Algo que ocurrió en el año 2005. La exportación “llave en mano” más grande de la historia de la Argentina fue el reactor que Invap vendió a Australia, el Opal, construido para la Ansto, Agencia de Ciencia y Tecnología Nuclear de Australia. Una operación de ese tipo, sostenida con el trabajo de cientos de personas calificadas, ubica al país entre los líderes en el desarrollo de alta tecnología, y tiene un efecto derrame en cuanto a la confianza del país como proveedor de tecnologías.

Logros

En diez años se desarrollaron semillas que soportan sequías. Se finalizó la construcción de la Central Nuclear Atucha II, se clonaron especies amenazadas de extinción. Se puso en marcha la primera planta de Sudamérica que fabrica anticuerpos monoclonales. Se exportan radioisótopos, insumo clave para la medicina nuclear. La vaca Rosita produce leche maternizada; se desarrolló el Yogurito, un yogurt probiótico que incluye bacterias beneficiosas para los chicos. Se desarrolló el Bio Jet, un biocombustible para aviones. Desde el Observatorio Pierre Auger, en Mendoza, se avanzó en el estudio de los rayos cósmicos. Se inauguró el mayor laboratorio de bioseguridad de América latina preparado para investigar bacterias, virus y parásitos. Se fabricó el satélite SAC D que lleva un año en órbita. La empresa Arsat construye tres satélites de comunicaciones. Se exportó un reactor nuclear a Australia. Volvieron a funcionar los Astilleros de Río Santiago, fábrica de barcos nacionales; empresas argentinas desarrollaron micromáquinas y nanosensores. Se desarrolló un innovador método de fertilización no invasiva; grupos participan en proyectos de punta como el Colisionador de Hadrones (LHC). Se elaboró un cóctel para el retardo de crecimiento de tumores, entre otros tantos logros. Más que a méritos individuales, son avances que deben entenderse en el marco del fortalecimiento y jerarquización de la actividad científica.

Y después...

Todas las señales indican –como el plan Argentina Innovadora 2020– que se busca impulsar la innovación productiva e inclusiva, sobre la base de la expansión, el avance y el fortalecimiento del Sistema Nacional de Ciencia, Tecnología e Innovación. Por ello es preciso profundizar las políticas transformadoras y comunicar a la sociedad la trascendencia de los avances de esta década, dado que la ciencia no puede avanzar si no se la acompaña con una debida conciencia de las mayorías.

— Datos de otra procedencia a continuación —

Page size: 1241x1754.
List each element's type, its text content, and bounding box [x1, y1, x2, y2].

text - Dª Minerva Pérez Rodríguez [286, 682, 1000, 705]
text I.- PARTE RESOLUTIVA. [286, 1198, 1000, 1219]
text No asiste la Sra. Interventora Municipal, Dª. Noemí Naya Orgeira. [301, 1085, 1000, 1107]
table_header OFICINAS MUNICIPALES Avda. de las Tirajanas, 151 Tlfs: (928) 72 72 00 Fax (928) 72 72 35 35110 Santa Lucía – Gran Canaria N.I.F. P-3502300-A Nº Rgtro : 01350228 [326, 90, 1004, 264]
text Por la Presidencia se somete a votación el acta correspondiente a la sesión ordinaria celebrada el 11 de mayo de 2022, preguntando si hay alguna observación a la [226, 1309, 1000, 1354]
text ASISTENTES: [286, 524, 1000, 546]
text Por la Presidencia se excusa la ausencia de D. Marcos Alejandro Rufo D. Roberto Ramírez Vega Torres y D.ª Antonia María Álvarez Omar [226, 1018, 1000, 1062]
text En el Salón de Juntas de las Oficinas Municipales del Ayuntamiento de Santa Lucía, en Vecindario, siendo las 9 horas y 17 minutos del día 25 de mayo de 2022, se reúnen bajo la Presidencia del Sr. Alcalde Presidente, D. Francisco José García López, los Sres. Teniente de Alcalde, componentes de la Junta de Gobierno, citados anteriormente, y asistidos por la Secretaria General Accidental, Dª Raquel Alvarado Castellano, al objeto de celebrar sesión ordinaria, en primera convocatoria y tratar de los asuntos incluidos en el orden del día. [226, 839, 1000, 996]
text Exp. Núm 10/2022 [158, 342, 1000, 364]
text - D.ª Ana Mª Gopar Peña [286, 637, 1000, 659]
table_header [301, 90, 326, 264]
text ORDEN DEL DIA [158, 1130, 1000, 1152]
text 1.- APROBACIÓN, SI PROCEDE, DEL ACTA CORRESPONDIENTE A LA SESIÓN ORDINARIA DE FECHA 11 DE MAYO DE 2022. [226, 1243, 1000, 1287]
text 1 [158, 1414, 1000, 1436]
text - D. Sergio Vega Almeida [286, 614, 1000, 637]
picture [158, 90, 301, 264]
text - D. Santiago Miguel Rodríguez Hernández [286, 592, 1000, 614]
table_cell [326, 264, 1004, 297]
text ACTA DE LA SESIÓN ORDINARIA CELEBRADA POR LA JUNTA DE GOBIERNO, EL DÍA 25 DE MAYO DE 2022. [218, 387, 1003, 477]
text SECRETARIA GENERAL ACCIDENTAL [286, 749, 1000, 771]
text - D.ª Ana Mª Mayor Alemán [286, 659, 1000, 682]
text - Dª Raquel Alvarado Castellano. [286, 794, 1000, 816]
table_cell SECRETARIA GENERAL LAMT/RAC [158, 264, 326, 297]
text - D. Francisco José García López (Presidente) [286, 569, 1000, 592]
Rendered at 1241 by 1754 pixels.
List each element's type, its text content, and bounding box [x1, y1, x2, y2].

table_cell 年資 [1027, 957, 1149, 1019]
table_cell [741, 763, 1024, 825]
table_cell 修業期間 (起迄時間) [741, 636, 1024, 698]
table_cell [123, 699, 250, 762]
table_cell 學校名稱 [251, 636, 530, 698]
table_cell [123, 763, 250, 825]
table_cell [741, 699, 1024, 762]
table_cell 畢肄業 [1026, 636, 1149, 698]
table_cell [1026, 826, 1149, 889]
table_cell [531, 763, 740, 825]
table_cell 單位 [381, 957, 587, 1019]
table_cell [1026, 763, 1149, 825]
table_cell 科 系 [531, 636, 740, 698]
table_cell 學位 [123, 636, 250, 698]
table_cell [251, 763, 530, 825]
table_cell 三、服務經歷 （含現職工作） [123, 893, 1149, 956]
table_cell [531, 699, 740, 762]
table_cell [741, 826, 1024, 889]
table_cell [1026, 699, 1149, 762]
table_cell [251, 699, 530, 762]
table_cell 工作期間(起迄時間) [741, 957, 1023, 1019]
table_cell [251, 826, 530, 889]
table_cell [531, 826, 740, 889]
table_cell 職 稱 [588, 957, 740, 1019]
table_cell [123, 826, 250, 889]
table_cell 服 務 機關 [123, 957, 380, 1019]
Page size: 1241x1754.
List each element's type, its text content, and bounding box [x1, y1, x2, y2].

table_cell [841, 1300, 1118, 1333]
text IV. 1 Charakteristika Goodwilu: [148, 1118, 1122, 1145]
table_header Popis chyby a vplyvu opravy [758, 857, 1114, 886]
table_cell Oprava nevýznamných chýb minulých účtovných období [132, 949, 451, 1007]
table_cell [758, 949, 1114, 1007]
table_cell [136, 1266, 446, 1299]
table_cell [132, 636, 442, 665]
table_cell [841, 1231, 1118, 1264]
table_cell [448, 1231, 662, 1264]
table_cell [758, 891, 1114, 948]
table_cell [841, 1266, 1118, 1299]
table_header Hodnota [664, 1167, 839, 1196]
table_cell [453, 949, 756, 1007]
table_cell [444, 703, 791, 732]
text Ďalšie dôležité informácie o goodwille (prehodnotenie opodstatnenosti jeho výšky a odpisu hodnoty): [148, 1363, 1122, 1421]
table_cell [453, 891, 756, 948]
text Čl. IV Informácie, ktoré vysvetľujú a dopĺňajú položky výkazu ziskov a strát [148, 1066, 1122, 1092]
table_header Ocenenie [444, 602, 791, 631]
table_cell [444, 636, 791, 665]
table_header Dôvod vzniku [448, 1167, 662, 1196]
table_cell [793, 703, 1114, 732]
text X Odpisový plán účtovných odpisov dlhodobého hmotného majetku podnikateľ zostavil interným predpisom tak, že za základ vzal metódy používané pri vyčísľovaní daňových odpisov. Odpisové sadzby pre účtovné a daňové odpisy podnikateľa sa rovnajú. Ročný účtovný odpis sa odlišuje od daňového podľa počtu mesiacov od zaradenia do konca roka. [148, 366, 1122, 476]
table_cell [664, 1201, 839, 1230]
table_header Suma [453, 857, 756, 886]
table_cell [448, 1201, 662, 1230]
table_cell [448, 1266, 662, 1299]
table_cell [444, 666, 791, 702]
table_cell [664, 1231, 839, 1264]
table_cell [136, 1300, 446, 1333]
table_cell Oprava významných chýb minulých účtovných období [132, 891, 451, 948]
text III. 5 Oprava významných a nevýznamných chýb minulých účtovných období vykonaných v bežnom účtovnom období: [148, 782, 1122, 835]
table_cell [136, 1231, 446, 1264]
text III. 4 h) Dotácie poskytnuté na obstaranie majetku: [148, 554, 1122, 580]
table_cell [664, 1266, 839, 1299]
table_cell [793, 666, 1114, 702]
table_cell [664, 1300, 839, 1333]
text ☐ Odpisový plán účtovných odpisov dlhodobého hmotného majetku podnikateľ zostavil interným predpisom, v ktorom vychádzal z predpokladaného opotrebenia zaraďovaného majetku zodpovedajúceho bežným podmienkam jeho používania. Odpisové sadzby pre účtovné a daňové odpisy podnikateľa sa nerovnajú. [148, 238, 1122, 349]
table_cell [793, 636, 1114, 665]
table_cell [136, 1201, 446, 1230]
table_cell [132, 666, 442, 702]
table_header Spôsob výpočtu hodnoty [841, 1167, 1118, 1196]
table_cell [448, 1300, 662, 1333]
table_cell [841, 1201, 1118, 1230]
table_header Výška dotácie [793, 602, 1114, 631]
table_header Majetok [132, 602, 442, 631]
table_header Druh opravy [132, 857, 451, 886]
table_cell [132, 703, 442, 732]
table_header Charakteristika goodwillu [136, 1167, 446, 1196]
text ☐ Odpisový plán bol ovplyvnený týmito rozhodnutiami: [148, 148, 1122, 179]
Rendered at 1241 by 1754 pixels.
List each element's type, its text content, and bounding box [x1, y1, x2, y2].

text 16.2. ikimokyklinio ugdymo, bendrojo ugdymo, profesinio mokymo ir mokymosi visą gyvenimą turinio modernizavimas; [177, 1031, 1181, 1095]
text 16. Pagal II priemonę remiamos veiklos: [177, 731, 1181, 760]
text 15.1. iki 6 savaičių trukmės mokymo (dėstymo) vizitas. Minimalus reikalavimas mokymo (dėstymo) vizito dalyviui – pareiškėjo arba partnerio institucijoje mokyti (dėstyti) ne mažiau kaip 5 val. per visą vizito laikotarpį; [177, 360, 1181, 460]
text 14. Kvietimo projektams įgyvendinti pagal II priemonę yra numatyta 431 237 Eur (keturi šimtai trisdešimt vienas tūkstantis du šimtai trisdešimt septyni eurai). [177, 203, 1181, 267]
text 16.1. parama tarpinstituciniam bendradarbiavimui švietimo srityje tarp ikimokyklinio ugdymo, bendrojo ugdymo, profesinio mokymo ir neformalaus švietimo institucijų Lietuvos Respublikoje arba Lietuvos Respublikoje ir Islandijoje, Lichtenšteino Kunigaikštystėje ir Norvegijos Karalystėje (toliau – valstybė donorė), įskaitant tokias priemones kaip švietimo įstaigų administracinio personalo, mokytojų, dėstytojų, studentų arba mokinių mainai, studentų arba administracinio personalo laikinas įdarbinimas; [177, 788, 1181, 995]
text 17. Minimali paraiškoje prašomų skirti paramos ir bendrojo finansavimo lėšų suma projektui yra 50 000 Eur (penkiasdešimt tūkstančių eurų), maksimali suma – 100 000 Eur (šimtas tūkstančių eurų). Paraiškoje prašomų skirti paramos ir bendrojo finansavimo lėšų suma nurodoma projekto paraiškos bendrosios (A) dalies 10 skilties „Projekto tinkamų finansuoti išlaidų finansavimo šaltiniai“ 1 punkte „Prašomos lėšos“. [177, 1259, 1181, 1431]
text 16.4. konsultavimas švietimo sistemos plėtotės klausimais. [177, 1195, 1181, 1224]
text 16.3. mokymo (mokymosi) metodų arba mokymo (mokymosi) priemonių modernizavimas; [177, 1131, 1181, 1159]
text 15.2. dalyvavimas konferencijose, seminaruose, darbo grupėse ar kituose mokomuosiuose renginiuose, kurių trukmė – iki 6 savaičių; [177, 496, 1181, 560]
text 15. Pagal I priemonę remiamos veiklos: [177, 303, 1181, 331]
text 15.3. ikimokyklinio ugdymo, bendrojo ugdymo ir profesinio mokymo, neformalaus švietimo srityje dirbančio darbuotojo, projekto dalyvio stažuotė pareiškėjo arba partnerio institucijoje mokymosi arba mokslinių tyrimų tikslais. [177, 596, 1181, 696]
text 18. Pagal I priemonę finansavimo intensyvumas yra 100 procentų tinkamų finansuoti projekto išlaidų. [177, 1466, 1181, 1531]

Es decir, con la reconstrucción y articulación del sistema científico nacional en marcha, es tiempo de movilizar, ampliar los espacios para la discusión de las políticas científicas, incrementar la circulación pública del trabajo de los organismos científicos, ampliar los espacios de popularización, continuar acercando la ciencia a la sociedad, vinculando los avances de la ciencia con el desarrollo humano. Explicar que la ciencia no es solamente teoría básica, sino fruto de una política para resolver demandas sociales o estratégicas. El futuro se inventa.